A very pleasant and satisfying read.
On Winter Solstice in 19th Century England, a young child is pulled from the River Thames, seemingly drowned. But she is revived, and three different families lay claim to her. The story unravels the mystery of who the child is, and where she belongs.
“When she had done the laundry (and ironed the sheets and made the bed and mopped the floors and beaten the rugs and scrubbed the tiles and filled the log baskets and got the soot off the hearth and polished the furniture and shaken the curtains and knocked air into the cushions and gone round all the picture and mirror frames with a feather duster and put a shine on all the taps with vinegar and cooked the parson’s dinner and set it ready on the table under a cloth, and washed up and cleaned the stove and left everything in the kitchen neat and tidy) Lily went and knocked on the study door.”

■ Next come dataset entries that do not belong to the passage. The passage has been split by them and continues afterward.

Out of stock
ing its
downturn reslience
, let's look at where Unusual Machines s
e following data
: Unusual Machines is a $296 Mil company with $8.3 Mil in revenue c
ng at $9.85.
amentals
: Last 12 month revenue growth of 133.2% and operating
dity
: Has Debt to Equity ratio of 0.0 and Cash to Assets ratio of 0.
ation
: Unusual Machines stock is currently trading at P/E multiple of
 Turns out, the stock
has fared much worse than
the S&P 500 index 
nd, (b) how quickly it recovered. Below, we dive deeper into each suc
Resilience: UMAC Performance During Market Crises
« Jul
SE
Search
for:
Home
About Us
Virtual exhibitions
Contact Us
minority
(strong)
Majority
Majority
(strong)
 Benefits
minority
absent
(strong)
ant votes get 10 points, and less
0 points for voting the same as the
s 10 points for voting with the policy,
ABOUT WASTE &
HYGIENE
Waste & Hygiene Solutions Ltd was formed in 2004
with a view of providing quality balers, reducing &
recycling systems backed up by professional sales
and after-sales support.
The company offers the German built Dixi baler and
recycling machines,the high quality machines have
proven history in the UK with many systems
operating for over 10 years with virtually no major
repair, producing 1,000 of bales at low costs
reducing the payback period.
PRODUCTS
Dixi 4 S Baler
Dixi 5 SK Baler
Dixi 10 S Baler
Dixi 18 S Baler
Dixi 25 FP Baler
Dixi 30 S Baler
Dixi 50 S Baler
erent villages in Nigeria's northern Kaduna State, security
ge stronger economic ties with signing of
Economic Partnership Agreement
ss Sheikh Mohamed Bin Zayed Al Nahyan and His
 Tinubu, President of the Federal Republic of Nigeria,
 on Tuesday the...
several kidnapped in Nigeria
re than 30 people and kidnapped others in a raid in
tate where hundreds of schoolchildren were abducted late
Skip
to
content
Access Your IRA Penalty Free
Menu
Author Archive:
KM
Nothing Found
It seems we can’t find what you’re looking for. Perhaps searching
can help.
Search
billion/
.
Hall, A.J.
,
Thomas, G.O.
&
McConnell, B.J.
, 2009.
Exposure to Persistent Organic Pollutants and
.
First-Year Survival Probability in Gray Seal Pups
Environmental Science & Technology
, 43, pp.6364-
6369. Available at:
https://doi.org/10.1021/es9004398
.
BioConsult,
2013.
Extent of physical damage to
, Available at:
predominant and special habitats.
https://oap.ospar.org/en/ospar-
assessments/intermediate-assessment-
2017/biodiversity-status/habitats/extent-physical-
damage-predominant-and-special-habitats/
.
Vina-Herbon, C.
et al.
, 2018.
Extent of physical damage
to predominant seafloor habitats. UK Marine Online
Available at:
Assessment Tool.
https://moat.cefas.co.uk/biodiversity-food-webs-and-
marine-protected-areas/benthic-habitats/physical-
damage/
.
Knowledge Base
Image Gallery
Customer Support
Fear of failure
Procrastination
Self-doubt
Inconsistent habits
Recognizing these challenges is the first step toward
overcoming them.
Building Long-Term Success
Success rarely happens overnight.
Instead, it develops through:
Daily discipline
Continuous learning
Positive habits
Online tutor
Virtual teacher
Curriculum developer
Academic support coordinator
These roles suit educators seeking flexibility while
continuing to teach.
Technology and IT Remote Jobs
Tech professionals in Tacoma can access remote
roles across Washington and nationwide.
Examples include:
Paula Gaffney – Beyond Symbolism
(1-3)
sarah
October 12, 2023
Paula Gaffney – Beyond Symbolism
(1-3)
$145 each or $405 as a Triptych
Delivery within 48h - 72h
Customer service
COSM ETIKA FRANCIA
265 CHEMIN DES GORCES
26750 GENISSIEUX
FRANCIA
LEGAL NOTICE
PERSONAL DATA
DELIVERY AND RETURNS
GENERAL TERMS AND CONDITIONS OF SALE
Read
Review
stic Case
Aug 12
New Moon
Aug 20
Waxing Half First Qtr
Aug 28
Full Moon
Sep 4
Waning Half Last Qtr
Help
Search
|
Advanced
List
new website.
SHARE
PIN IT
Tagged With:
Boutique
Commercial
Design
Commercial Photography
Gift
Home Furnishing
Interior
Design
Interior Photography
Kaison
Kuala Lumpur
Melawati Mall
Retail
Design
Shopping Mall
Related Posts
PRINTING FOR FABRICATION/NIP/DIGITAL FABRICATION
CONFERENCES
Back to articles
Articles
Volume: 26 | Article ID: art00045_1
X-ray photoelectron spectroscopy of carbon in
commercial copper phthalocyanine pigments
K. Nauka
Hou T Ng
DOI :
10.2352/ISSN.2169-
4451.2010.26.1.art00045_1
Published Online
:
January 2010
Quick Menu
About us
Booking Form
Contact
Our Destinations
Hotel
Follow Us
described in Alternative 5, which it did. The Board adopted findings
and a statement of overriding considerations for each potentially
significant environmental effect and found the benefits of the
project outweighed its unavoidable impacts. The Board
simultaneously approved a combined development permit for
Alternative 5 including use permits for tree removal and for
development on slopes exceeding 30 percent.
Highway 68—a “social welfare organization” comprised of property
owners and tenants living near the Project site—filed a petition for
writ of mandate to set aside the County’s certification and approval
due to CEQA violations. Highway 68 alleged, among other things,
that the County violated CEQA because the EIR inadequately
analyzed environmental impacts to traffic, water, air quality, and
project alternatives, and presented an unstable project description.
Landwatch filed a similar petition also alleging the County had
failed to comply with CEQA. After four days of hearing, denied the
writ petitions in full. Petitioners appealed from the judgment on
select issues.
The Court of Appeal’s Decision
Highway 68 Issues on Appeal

“‘I always done right by you, didn’t I, Lil?’ ‘Always,’ she responded, and before she answered she made a silent apology to God for lying. God understood that there were times a person just couldn’t tell the truth.”
“There are stories that may be told aloud, and stories that must be told in whispers, and there are stories that are never told at all.”
Quotes from the book.
- Washington Post: “The river acts as both setting and character, a force in the everyday lives of its neighbors. Though Setterfield writes emotions with marvelous truth and subtlety, her most stunning prose is reserved for evocative descriptions of the natural world, creating an immersive experience made of light, texture, scent and sensation.”
- The Guardian: “It cannot be called a page-turner, certainly not in the order of the previous book, yet ultimately it is a success. While the first third meanders and often had this reader wondering where it was going and what the point of it all might be, it does accumulate enough emotional power to make the revelations that finally come genuinely moving.”